Correct. Learning new methods of learning is quite an advanced topic
from a "external game playing" POV. But IMO, any AGI worth its salt is
going to have internal mechanisms of doing this right from the start...
else it is not going to get very far. Learning about new ways of
learning is no different from any other kind of learning. It is the
using of that information to modify cognition that is the trick. I
imagine it will entail a combination of heuristics, random guessing,
pattern recognition on stored experience, analogizing, etc... but that
is a discussion for another time (after I see how Eliezer fleshes-out
> If a system is able to "learn how to learn", then it should be able
> to carry over learning from one test to the next in the test suite.

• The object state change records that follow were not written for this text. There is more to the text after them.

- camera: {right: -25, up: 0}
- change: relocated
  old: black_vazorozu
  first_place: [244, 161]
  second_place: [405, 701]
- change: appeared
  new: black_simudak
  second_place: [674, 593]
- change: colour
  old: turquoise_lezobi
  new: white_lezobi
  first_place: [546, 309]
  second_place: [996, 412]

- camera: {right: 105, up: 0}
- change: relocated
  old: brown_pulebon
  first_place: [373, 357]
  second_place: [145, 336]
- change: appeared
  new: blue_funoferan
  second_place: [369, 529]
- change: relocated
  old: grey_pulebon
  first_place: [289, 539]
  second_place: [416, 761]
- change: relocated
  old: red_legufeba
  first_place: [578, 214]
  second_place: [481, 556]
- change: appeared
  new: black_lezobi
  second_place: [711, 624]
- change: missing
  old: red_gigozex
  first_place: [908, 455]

Yeppers. And that is one of the main purposes of the Curriculum: to
provide a base of experience in simple domains, to enable
quicker/faster/cheaper learning in more complex domains. I really have
a lot more game ideas, just haven't had the time to write them into the
doc yet ;)
> One could construct a similar regime to test learning how to learn
> how to learn, though it would be a lot more elaborate and
The basis of this is already laid out in the lesson on 'Understanding
Symbols' and the lesson on 'Algorithmic Fundamentals'. Once the AGI has
learned how to 'follow instructions' i.e. algorithms, and learned how to
associate symbols with objects, then you could tell ver an algorithm,
assign a symbol for the algorithm, then provide that symbol along with
another question. The symbol would be the hint: "here's a way to solve
the problem". The "problem" could itself be a way to solve a problem.
Of course all of my games would be utterly pointless if the candidate
AGI "don't got what it takes" to generalize the given algorithm, or
'draw an analogy' from it to apply to a new situation. My Curriculum
is *about* providing simple opportunities to do that.

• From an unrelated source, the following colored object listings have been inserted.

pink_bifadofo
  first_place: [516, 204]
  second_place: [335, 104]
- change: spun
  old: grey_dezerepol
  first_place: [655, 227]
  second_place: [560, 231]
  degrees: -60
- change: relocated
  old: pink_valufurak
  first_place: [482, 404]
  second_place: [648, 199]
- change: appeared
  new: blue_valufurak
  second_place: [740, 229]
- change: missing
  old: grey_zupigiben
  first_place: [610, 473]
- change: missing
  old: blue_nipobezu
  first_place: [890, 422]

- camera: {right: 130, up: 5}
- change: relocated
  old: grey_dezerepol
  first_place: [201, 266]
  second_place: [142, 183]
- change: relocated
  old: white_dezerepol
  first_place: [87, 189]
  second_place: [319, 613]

> The problem with making a test suite for an embodied AI, is that the
> test suite is inevitably very body-dependent.
Hmm. I'm not sure I agree with this. I agree that an *interface* has
to be tailored to each embodiment. I don't agree that the basic lessons
would change. For example: Feeding a string of binary data to a human
is going to result in difficulty and confusion. Providing the same
information as visual characters and words will lead to better uptake.
> Indeed, if the "embodiment is necessary for AI" theory is correct,
I don't think embodiment is necessary for AGI. But I do think that
real-world input will make symbol-grounding (of the type humans do)
> I do not think Michael's tests are anywhere near adequate as a
> training regime for a baby AI.
It depends on the design... but I get your point. Many AGI design types
will require a large quantity of experiential learning. I have not
attempted to describe that because different designs will require
different lessons and learning situations. Instead the Curriculum
focuses on what might be called 'book learning'. Lessons that every AGI
is going to have to learn in order to make progress. I will make this
clearer in my next version.
> However, I think that tests like Michael's can serve as an important
> component of a baby AI training regimen.